Organisms, plants and animals (direct and indirect) get energy from the sun. For plants and bacteria this is part of a process (together with water) called photosynthesis, in which glucose and oxygen is formed. This process is fundamental to life itself. The glucose can be converted into pyruvate which releases adenosine triphosphate (ATP, more about this later!) by cellular respiration.
Now to the fundamental question:
Would you rather use laboratory processed energy that has been around for only a short eye blink of time or would you prefer the natures own engineered energy system, fine tuned for billions of years, to fuel your body, and in turn effect your performance and training. (Compare to the Formula One engineers, would you bet on the team with multiple times as much experience, tests and years without end of fine tuning their car or the team with newbie, wannabe engineers that have just a tiny fraction of experience?)
The bottom line here is to eat things that takes their energy directly from the sun, or with as few steps from it as possible. This usually sums up to buying foods in the store or market that you can touch, pick, pour and see. Nearly everything that is hidden away in boxes, containers, bags have been processed in one way or an other!

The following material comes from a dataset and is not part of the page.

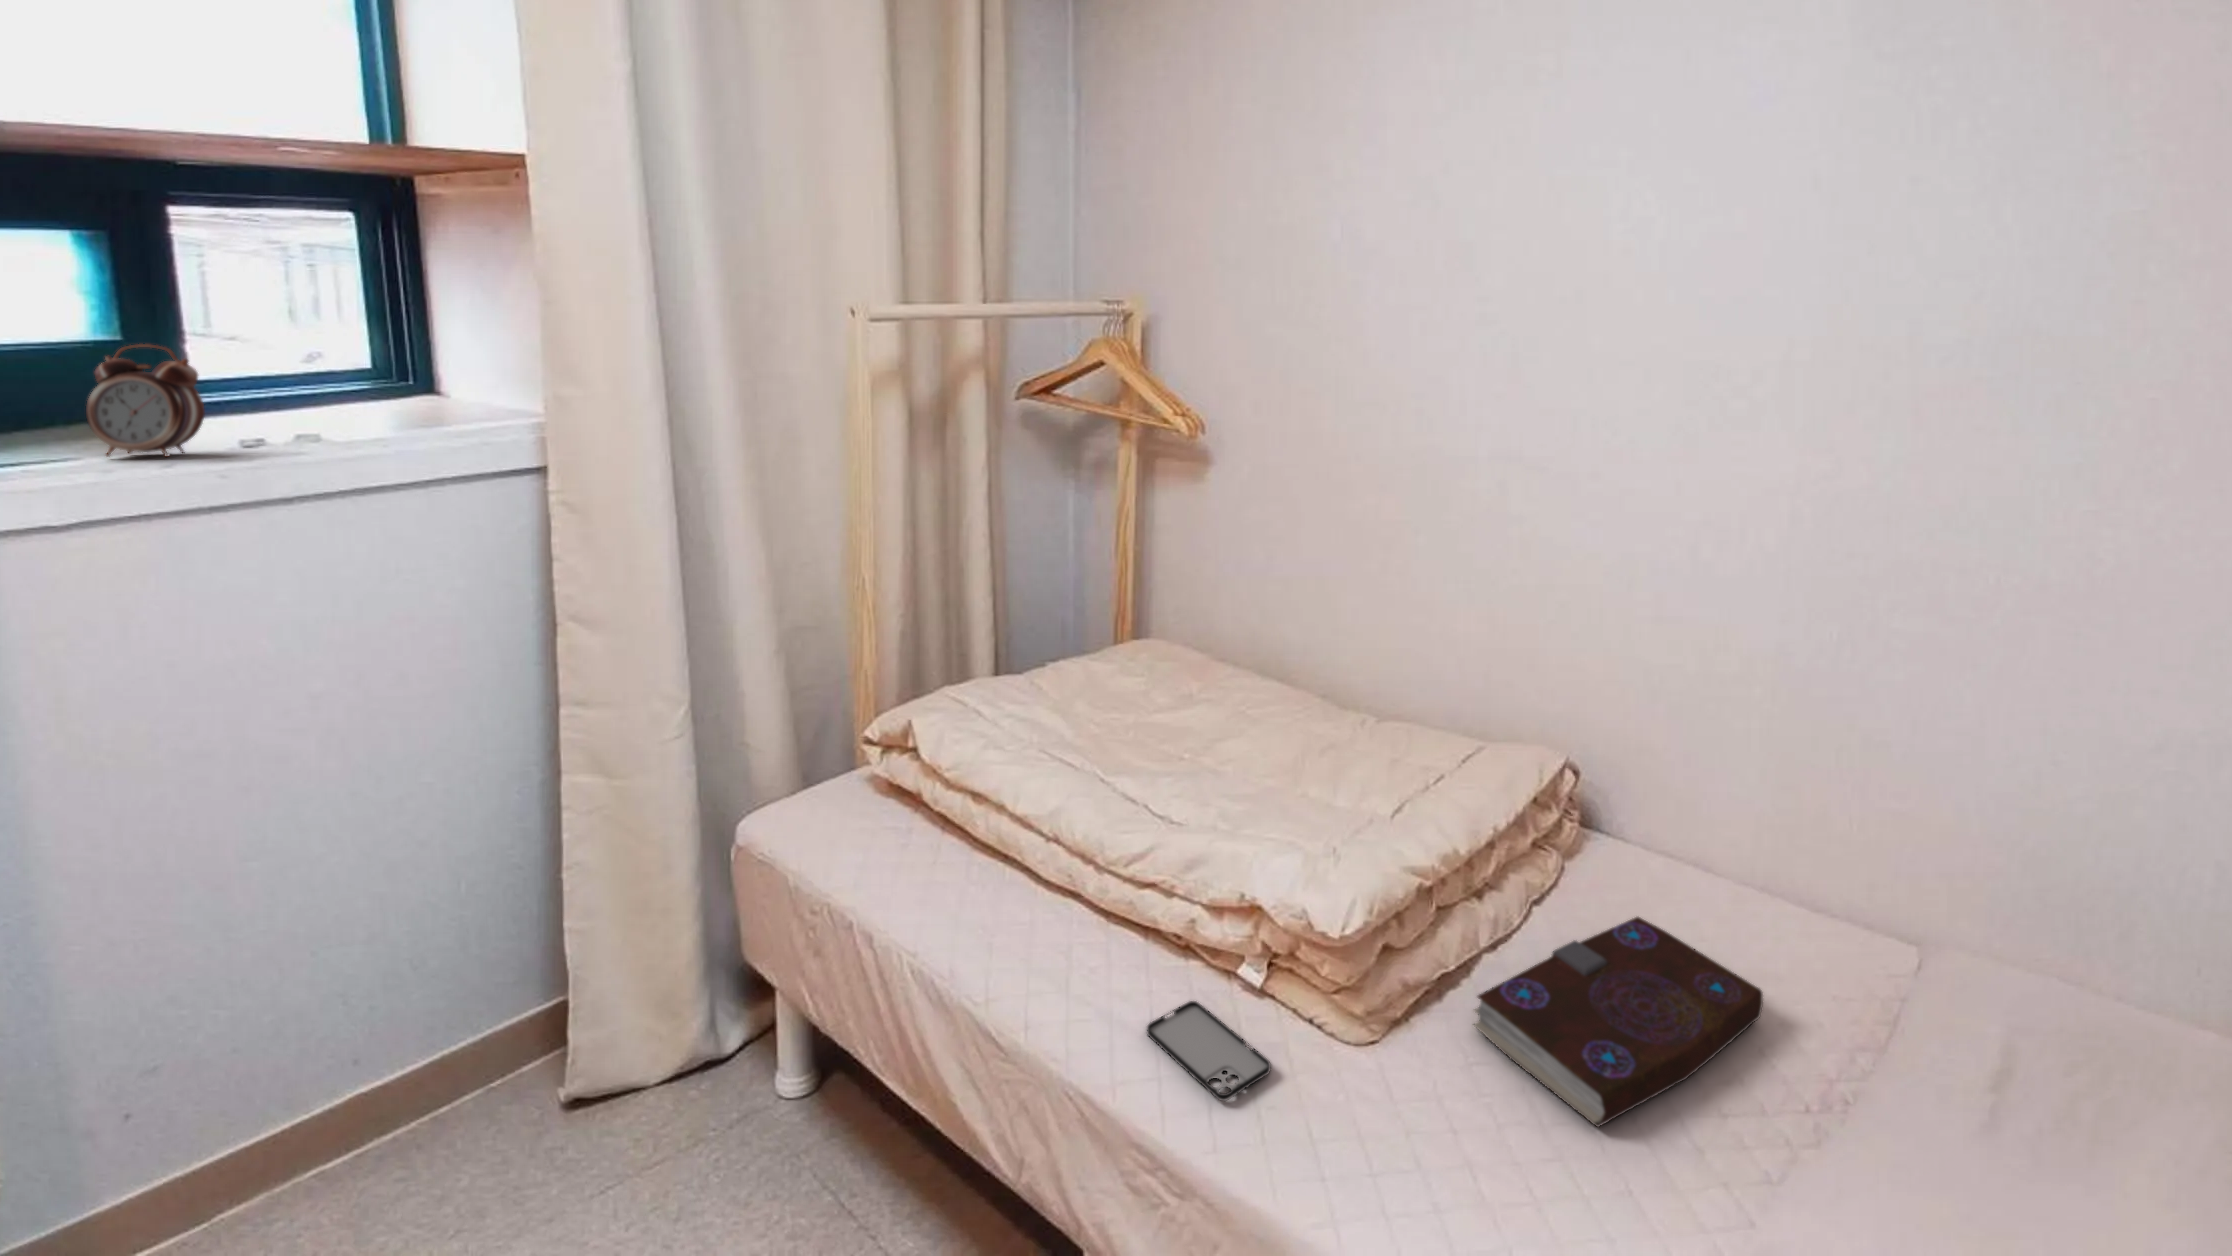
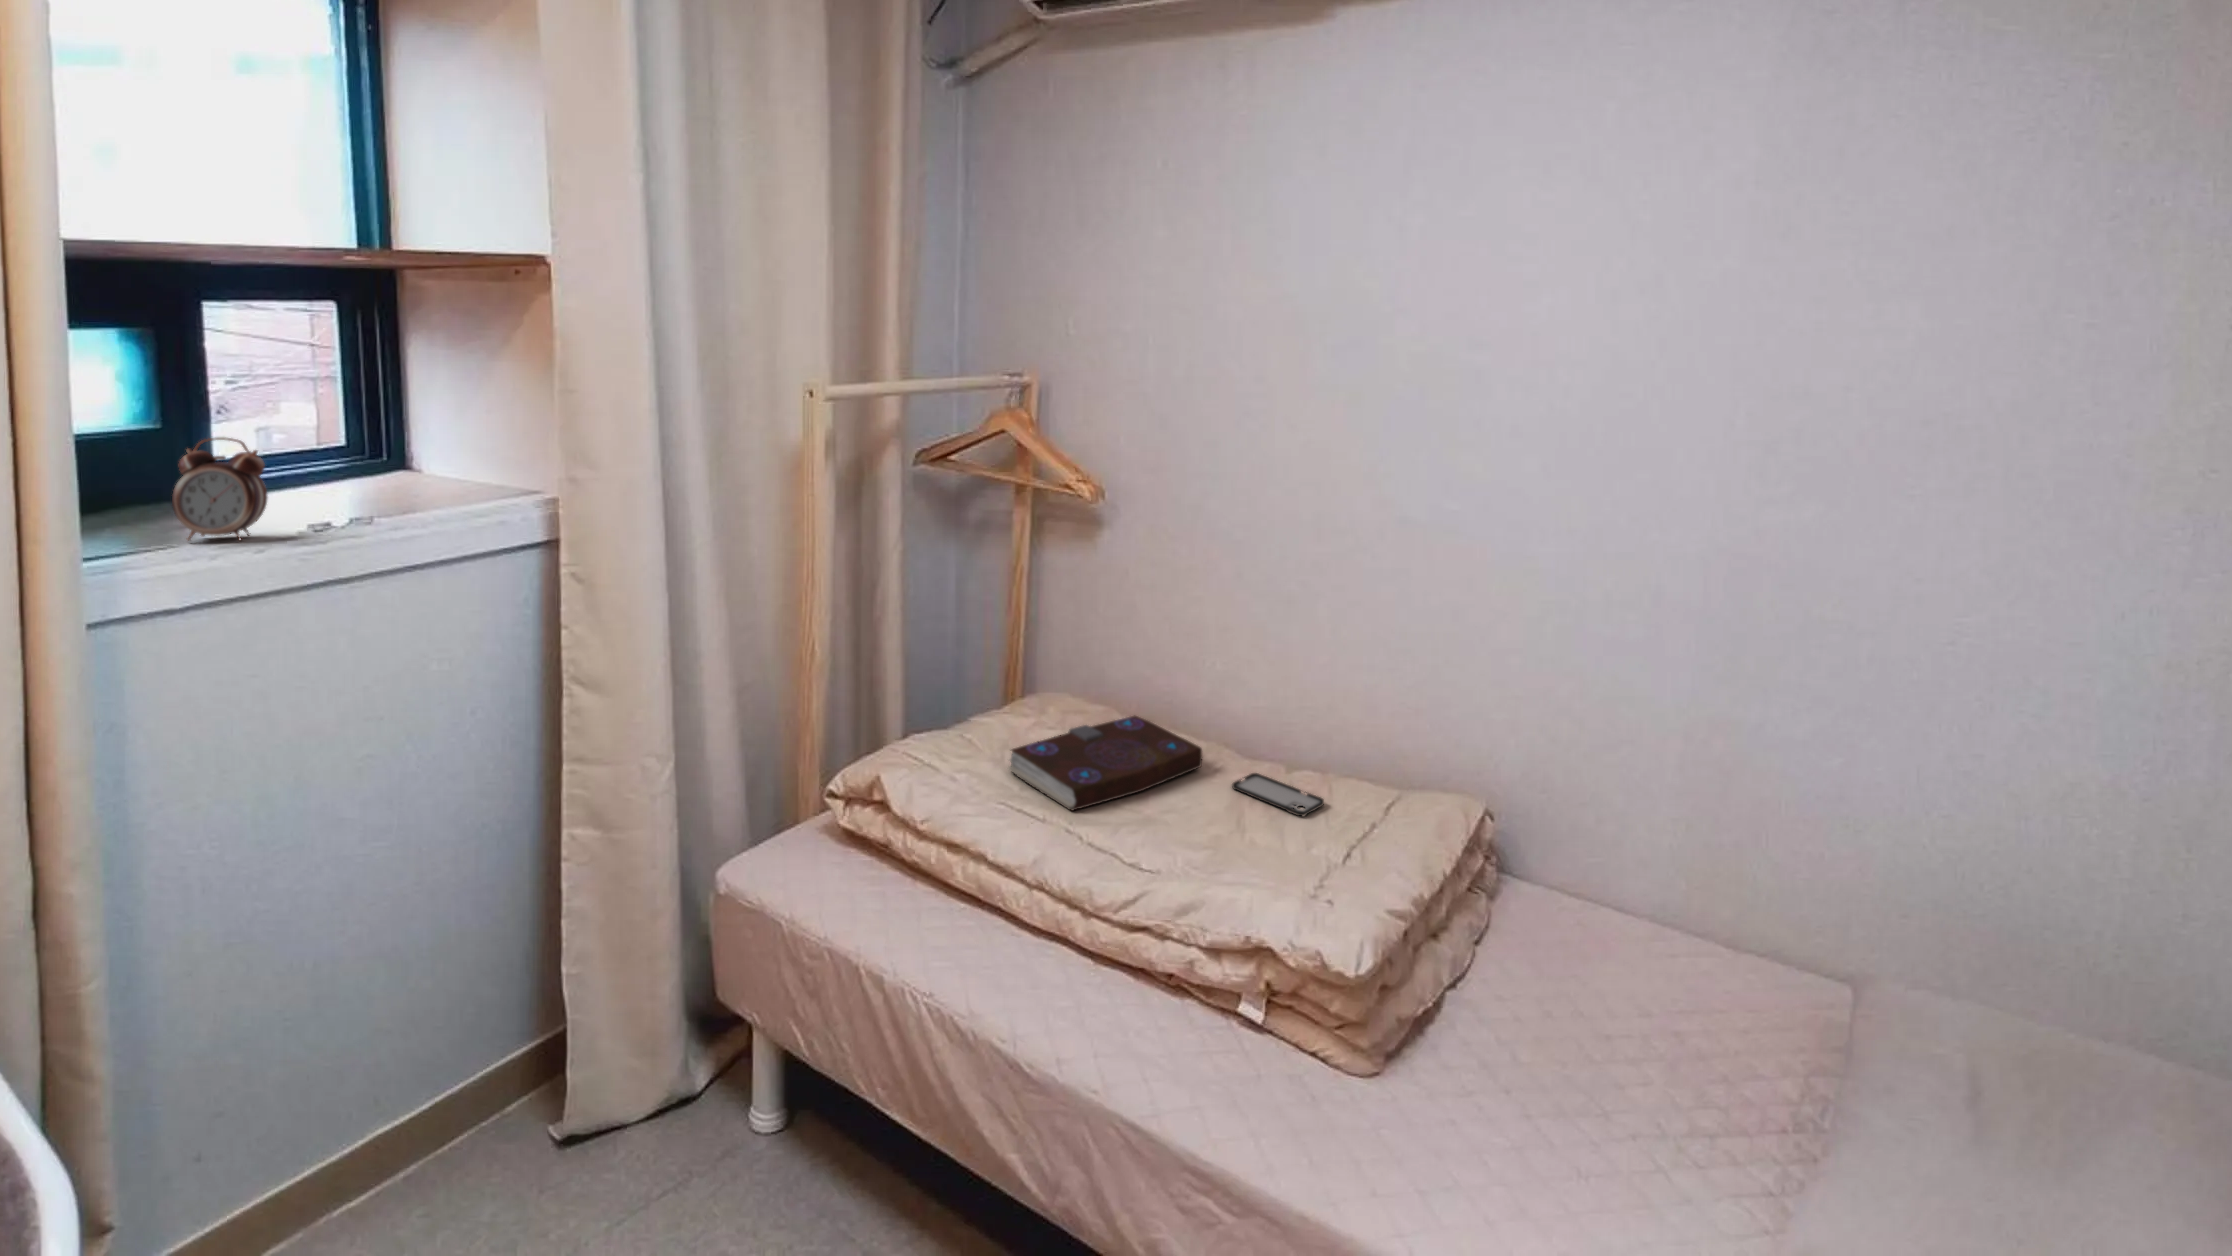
book: present [1474,917,1763,1127] -> present [1008,715,1203,811]
smartphone: present [1147,1001,1271,1101] -> present [1232,773,1324,816]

ATP (adenosine triphosphate).
Let’s continue with a short chemistry lesson and let’s dive right into the cells of organisms including the fantastic human body.
Most cellular functions need energy in order to be carried out: synthesis of proteins, synthesis of membranes, movement of the cell, cellular division, etc. need energy to be performed. The ATP is the molecule that carries energy to the place where the energy is needed. In other words ATP transports chemical energy within cells for metabolism. Eventually ATP breaks (into ADP and P) and liberates energy that is used in reactions where it is needed.
Then a fantastic thing happens inside the cells!Metabolic processes that use ATP as an energy source convert it back into its precursors. ATP is therefore continuously recycled in organisms: the human body, which on average contains only 250 grams (8.8 oz) of ATP, turns over its own body weight equivalent in ATP each day.
In short: ATP transports energy which is needed for (among many other things) muscular work.
Muscles use glucose for fuel. Glucose is transported by ATP and can be made from fats, proteins and carbs.
Fats and proteins gives a more satisfying feeling but carbs increases insulin levels and increases the appetite.